§ **WHAT YOU ARE ASKED TO DO**: Please output the listing exactly as it stands, but omit any images.

#####

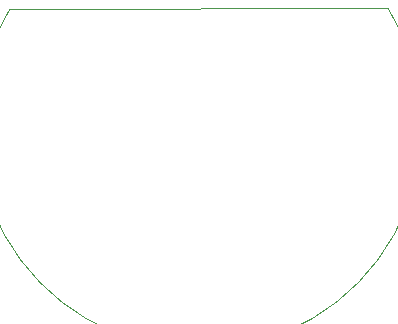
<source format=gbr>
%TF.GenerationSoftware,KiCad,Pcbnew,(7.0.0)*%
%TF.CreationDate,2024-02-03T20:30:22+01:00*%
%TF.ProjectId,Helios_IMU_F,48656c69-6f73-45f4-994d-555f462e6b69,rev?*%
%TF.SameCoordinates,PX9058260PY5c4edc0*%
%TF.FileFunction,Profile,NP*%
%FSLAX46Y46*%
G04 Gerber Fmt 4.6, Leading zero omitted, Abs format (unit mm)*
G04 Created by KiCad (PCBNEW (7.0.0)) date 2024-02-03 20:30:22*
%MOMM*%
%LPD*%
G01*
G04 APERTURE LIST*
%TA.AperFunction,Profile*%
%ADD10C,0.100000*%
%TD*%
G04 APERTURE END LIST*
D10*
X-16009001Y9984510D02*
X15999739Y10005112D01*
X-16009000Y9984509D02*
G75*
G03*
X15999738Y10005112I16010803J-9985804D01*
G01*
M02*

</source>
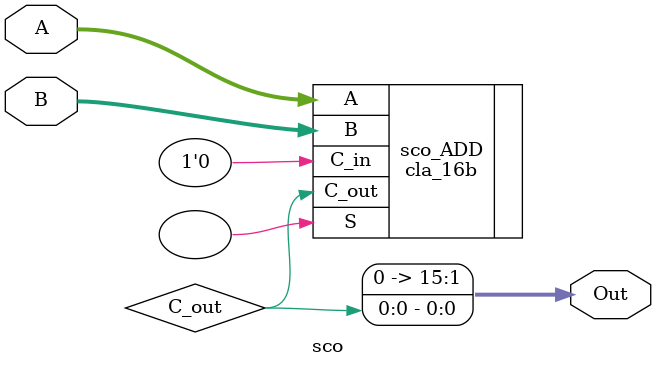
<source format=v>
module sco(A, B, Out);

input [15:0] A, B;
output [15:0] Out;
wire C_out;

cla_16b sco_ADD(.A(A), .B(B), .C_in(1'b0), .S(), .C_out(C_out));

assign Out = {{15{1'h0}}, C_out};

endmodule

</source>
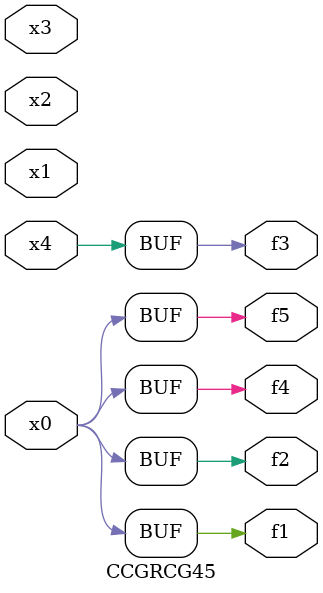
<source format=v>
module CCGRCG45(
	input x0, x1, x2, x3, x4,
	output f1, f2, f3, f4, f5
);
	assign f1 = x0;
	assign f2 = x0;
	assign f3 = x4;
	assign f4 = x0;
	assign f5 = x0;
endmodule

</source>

#####

§ **RESPONSE BOX**:
<source format=gbr>
%TF.GenerationSoftware,KiCad,Pcbnew,(7.0.0)*%
%TF.CreationDate,2024-02-03T20:30:22+01:00*%
%TF.ProjectId,Helios_IMU_F,48656c69-6f73-45f4-994d-555f462e6b69,rev?*%
%TF.SameCoordinates,PX9058260PY5c4edc0*%
%TF.FileFunction,Profile,NP*%
%FSLAX46Y46*%
G04 Gerber Fmt 4.6, Leading zero omitted, Abs format (unit mm)*
G04 Created by KiCad (PCBNEW (7.0.0)) date 2024-02-03 20:30:22*
%MOMM*%
%LPD*%
G01*
G04 APERTURE LIST*
%TA.AperFunction,Profile*%
%ADD10C,0.100000*%
%TD*%
G04 APERTURE END LIST*
D10*
X-16009001Y9984510D02*
X15999739Y10005112D01*
X-16009000Y9984509D02*
G75*
G03*
X15999738Y10005112I16010803J-9985804D01*
G01*
M02*

</source>
<source format=v>
module sco(A, B, Out);

input [15:0] A, B;
output [15:0] Out;
wire C_out;

cla_16b sco_ADD(.A(A), .B(B), .C_in(1'b0), .S(), .C_out(C_out));

assign Out = {{15{1'h0}}, C_out};

endmodule

</source>
<source format=v>
module CCGRCG45(
	input x0, x1, x2, x3, x4,
	output f1, f2, f3, f4, f5
);
	assign f1 = x0;
	assign f2 = x0;
	assign f3 = x4;
	assign f4 = x0;
	assign f5 = x0;
endmodule

</source>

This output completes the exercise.